§ **Problem statement**
Could you copy out, word for word, the rows from the very start through the line containing "turn the data into content that drives", including that line, and leave the pictures out of your answer?

Information given section start

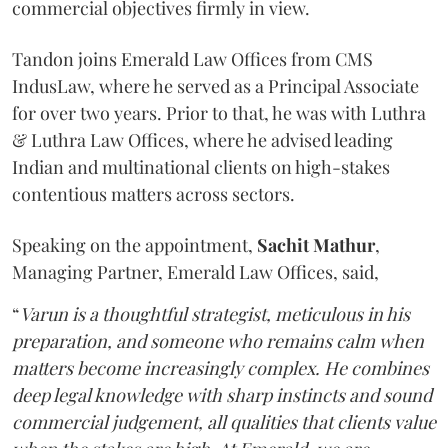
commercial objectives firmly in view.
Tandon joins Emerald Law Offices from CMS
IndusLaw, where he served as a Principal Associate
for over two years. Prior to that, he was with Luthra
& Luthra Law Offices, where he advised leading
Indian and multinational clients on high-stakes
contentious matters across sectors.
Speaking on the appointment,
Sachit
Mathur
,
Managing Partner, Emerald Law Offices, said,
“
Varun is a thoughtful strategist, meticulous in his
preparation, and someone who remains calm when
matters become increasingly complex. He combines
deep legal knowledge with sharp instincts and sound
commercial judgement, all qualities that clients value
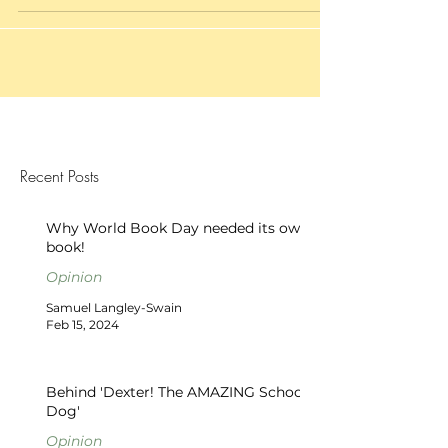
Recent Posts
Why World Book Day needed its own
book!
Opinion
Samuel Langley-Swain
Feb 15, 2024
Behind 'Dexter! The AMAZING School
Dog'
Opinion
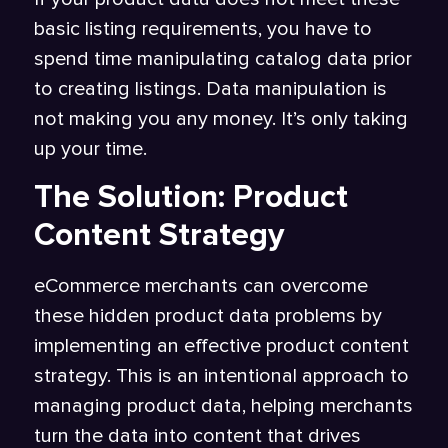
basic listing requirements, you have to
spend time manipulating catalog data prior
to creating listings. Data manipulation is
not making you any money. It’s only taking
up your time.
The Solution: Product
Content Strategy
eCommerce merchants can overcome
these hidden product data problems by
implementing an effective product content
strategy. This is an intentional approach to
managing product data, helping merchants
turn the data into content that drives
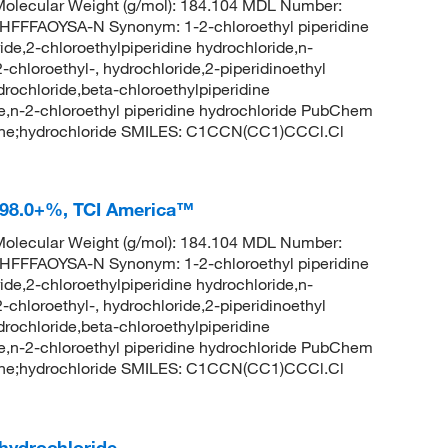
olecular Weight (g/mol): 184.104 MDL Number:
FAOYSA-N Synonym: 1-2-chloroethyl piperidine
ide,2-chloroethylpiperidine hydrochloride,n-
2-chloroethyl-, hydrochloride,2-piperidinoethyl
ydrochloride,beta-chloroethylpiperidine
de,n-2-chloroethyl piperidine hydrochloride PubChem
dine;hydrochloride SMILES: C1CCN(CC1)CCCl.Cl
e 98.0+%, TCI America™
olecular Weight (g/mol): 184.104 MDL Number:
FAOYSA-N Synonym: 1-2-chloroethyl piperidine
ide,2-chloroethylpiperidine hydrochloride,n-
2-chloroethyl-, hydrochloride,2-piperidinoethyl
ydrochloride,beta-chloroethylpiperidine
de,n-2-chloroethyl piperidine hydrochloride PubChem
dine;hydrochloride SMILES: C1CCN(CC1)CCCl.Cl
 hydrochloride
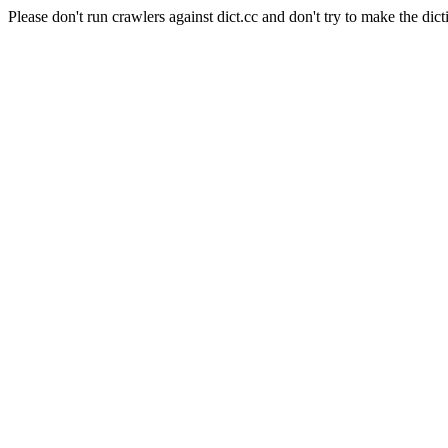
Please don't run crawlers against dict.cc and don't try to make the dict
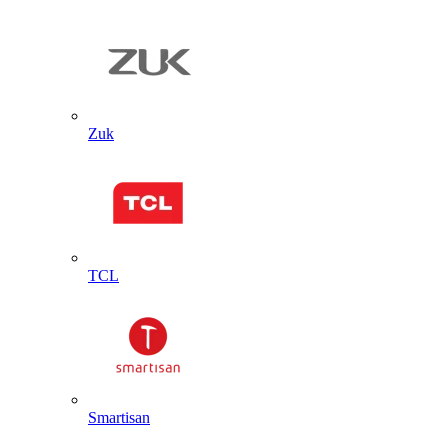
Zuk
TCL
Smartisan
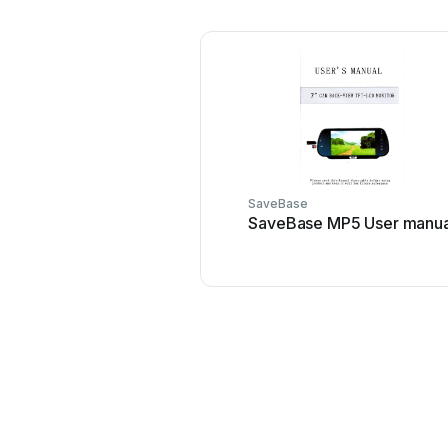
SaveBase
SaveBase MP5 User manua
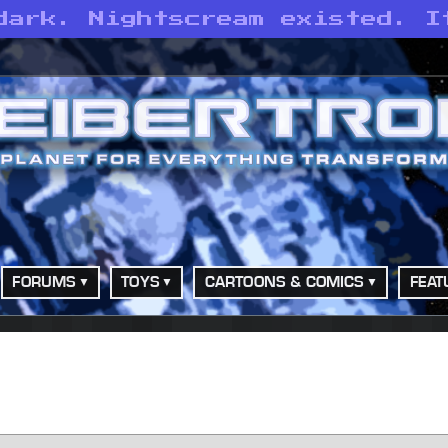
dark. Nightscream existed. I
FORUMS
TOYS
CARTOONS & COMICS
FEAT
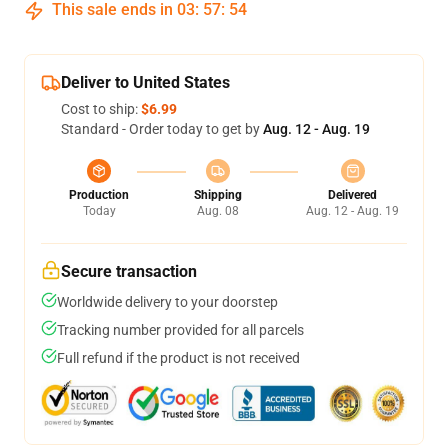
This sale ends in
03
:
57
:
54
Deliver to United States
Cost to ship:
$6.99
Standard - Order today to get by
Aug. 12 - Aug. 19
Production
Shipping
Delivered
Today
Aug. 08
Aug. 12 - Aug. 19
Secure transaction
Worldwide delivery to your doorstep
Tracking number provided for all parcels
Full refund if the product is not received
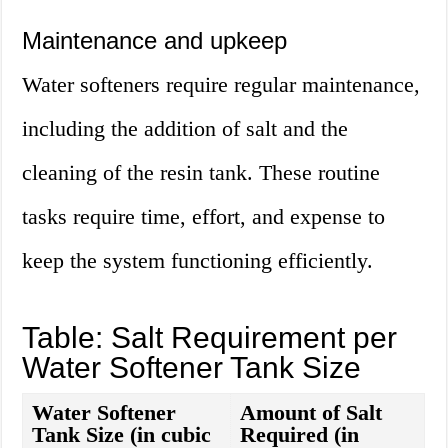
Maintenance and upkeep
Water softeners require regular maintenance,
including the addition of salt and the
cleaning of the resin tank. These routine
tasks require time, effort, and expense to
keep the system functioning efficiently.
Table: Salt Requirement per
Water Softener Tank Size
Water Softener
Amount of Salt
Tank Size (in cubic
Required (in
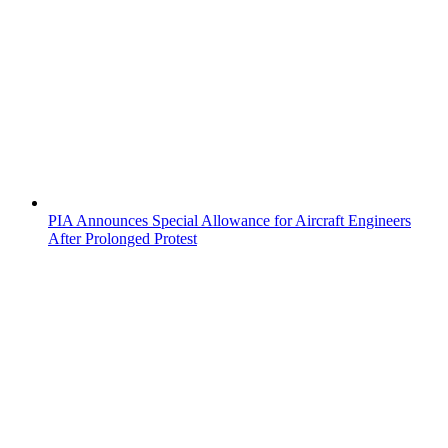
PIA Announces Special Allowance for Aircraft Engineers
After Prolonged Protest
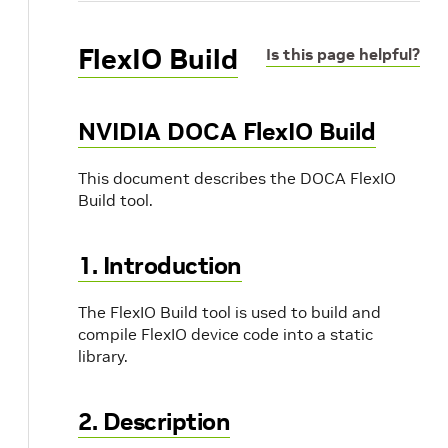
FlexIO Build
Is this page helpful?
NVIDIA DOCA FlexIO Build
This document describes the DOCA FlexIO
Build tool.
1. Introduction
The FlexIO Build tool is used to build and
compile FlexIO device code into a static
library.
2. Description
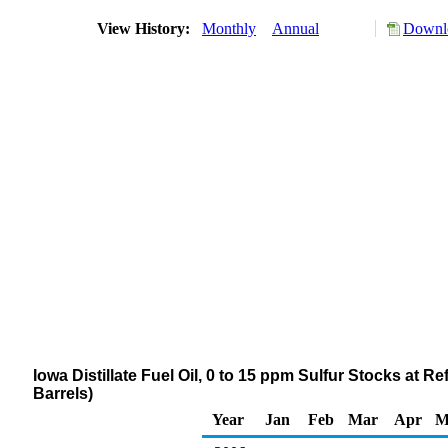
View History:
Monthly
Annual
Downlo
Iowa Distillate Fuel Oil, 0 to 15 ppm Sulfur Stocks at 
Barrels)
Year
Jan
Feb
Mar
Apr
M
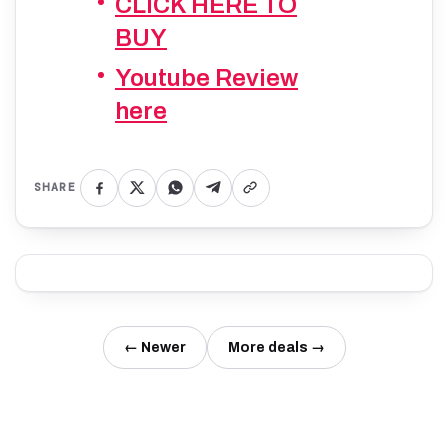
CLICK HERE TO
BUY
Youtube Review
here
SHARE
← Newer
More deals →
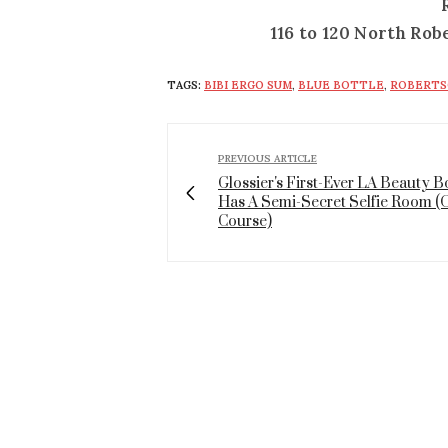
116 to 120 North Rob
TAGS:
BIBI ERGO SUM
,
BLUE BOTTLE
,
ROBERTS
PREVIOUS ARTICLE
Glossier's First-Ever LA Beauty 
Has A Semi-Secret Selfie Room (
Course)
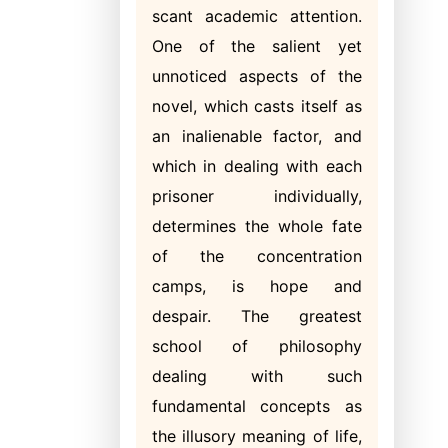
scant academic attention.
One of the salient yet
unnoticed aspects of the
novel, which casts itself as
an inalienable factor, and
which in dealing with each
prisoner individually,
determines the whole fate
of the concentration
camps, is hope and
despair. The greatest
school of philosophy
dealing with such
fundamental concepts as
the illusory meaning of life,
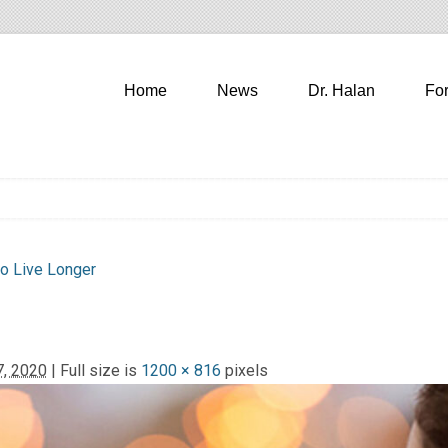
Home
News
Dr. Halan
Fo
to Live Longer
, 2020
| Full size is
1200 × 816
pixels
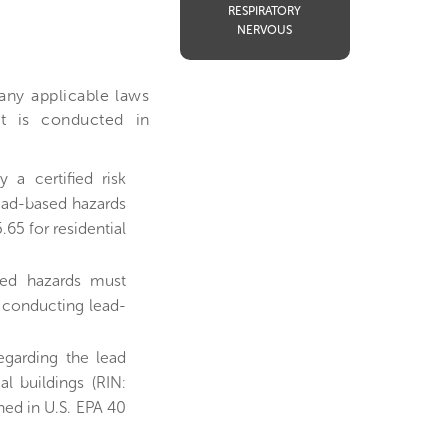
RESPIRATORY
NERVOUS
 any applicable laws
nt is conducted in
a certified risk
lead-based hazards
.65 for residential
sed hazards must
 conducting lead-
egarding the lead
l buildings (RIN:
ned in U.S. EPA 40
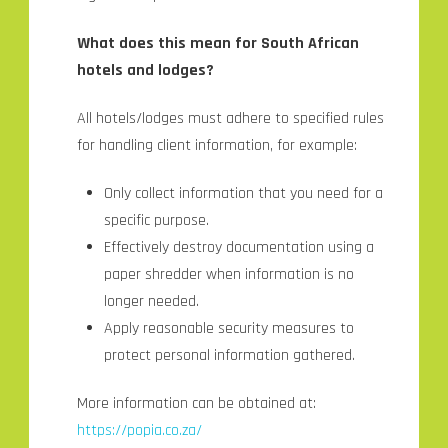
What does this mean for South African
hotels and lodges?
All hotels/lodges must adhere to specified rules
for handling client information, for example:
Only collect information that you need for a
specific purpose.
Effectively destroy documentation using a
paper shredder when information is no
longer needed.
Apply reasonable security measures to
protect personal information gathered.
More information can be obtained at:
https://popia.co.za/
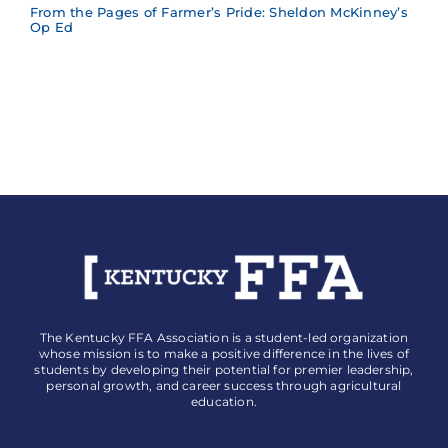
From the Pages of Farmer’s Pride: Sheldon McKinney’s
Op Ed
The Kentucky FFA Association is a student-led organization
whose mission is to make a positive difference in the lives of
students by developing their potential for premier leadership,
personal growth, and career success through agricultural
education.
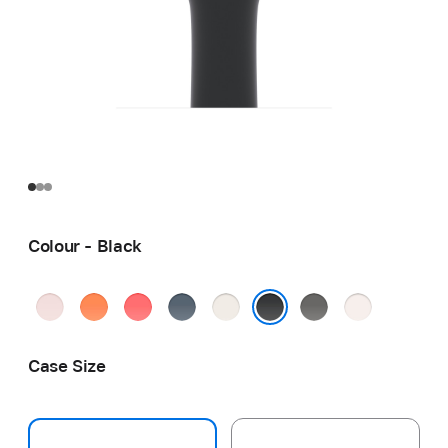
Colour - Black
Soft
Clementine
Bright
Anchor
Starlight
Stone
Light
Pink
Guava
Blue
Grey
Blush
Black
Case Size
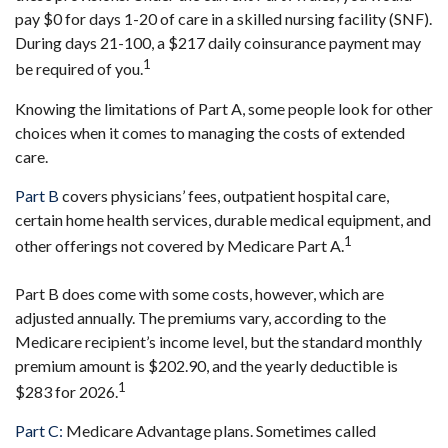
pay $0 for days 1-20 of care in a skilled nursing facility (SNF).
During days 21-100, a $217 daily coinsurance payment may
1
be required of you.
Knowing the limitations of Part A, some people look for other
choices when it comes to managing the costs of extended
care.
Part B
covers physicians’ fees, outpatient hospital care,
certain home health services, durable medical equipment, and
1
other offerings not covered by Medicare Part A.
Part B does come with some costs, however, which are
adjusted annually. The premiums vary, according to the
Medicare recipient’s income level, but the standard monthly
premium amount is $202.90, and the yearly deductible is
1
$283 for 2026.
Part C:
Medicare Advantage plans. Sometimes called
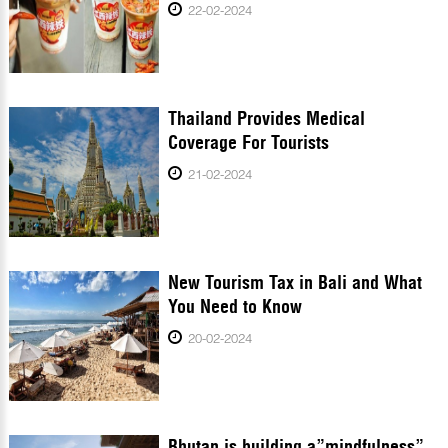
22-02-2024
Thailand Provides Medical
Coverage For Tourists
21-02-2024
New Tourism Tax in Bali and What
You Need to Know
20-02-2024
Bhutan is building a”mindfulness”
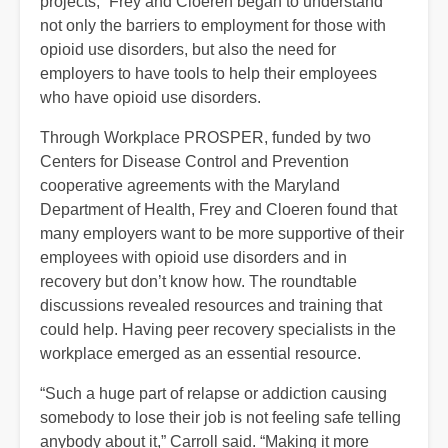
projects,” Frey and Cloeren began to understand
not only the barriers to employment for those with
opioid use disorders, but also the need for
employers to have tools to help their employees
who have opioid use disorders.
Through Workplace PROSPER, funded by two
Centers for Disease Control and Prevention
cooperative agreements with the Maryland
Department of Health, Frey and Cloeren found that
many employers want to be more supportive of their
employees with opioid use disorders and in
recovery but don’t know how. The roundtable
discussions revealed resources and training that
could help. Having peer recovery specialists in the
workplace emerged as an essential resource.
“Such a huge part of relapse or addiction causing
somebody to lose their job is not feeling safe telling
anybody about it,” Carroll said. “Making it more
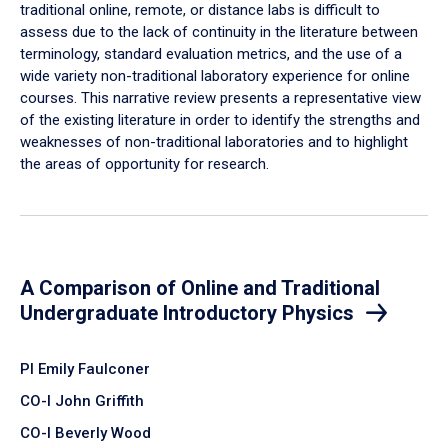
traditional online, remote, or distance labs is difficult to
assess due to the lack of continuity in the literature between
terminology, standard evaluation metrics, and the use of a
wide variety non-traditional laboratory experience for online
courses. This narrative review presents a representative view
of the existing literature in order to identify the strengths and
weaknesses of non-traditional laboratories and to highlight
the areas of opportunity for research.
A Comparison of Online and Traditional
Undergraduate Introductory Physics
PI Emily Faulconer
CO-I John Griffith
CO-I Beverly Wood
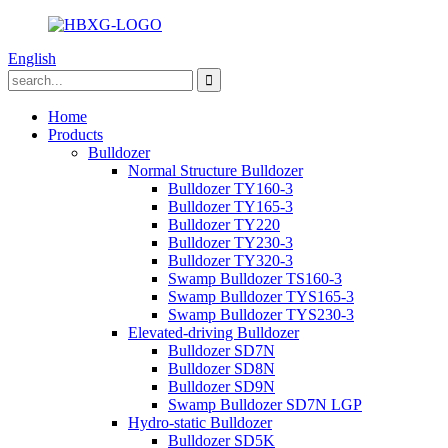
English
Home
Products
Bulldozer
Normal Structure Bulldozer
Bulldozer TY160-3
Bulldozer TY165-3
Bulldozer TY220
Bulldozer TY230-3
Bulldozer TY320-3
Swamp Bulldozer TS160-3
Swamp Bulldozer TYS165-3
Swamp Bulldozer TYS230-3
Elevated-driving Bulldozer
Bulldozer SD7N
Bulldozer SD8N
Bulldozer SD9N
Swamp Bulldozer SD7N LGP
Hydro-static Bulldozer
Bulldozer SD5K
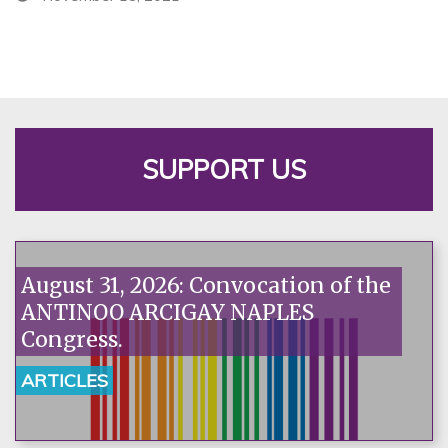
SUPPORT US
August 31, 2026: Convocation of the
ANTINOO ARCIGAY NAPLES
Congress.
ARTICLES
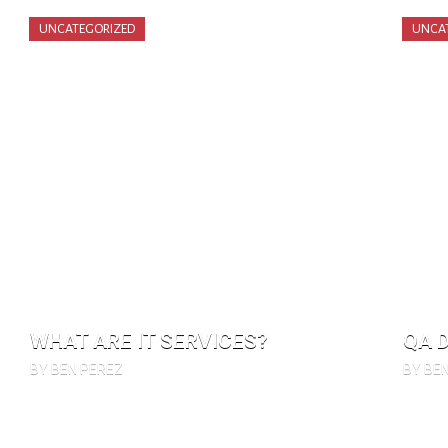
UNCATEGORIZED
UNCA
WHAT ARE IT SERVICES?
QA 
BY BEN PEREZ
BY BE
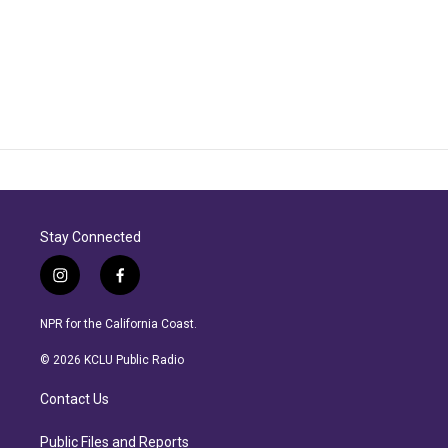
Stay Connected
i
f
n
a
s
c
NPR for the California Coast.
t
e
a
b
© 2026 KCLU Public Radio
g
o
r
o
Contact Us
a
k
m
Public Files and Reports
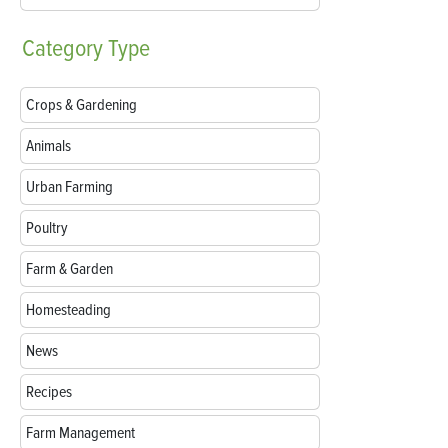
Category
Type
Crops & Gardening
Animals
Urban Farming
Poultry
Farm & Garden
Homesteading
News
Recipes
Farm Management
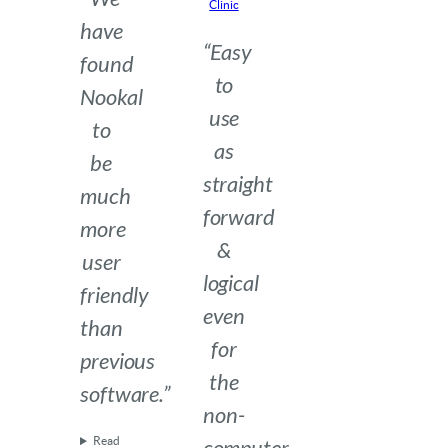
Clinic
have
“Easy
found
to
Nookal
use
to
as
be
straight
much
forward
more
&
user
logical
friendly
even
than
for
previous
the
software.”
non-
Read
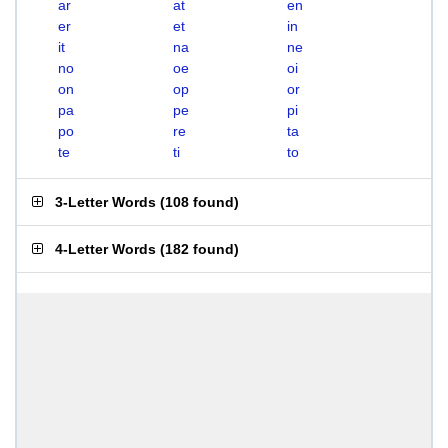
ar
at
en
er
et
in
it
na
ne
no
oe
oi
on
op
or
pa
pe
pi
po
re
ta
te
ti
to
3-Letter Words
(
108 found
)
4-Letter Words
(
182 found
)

Information given section end

§ **Written solution**
commercial objectives firmly in view.
Tandon joins Emerald Law Offices from CMS
IndusLaw, where he served as a Principal Associate
for over two years. Prior to that, he was with Luthra
& Luthra Law Offices, where he advised leading
Indian and multinational clients on high-stakes
contentious matters across sectors.
Speaking on the appointment,
Sachit
Mathur
,
Managing Partner, Emerald Law Offices, said,
“
Varun is a thoughtful strategist, meticulous in his
preparation, and someone who remains calm when
matters become increasingly complex. He combines
deep legal knowledge with sharp instincts and sound
commercial judgement, all qualities that clients value
Recent Posts
Why World Book Day needed its own
book!
Opinion
Samuel Langley-Swain
Feb 15, 2024
Behind 'Dexter! The AMAZING School
Dog'
Opinion
basic listing requirements, you have to
spend time manipulating catalog data prior
to creating listings. Data manipulation is
not making you any money. It’s only taking
up your time.
The Solution: Product
Content Strategy
eCommerce merchants can overcome
these hidden product data problems by
implementing an effective product content
strategy. This is an intentional approach to
managing product data, helping merchants
turn the data into content that drives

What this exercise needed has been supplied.